_The input:_
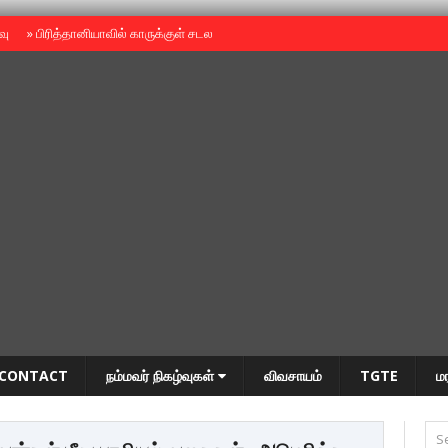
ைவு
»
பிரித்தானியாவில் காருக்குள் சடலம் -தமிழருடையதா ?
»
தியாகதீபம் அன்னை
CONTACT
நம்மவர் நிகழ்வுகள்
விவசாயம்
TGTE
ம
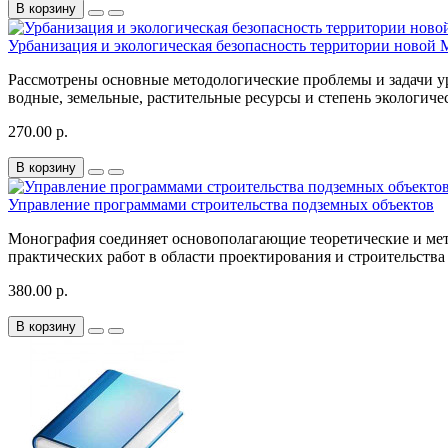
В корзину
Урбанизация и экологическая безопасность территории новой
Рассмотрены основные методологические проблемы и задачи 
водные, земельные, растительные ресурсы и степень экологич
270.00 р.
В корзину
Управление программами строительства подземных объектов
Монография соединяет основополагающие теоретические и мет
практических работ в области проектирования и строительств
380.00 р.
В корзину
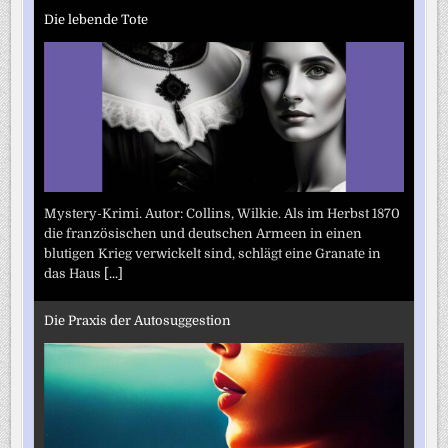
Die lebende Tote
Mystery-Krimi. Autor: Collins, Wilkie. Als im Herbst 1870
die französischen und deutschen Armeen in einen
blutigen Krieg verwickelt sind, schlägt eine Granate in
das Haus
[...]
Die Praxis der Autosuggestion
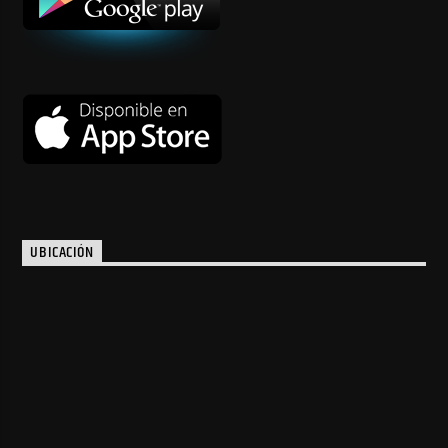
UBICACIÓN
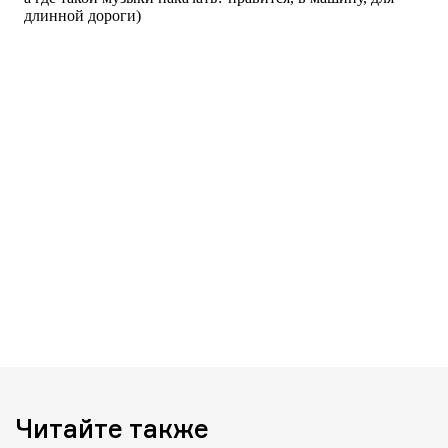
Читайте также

_Activity:_
The stretch to restate runs from the line above containing "நம்மவர் நிகழ்வுகள்" through the line containing "Монография соединяет основополагающие". Copy it word for word, ends included, without pictures.

_Solution for this task:_
நம்மவர் நிகழ்வுகள்
விவசாயம்
TGTE
ம
В корзину
Урбанизация и экологическая безопасность территории новой
Рассмотрены основные методологические проблемы и задачи 
водные, земельные, растительные ресурсы и степень экологич
270.00 р.
В корзину
Управление программами строительства подземных объектов
Монография соединяет основополагающие теоретические и мет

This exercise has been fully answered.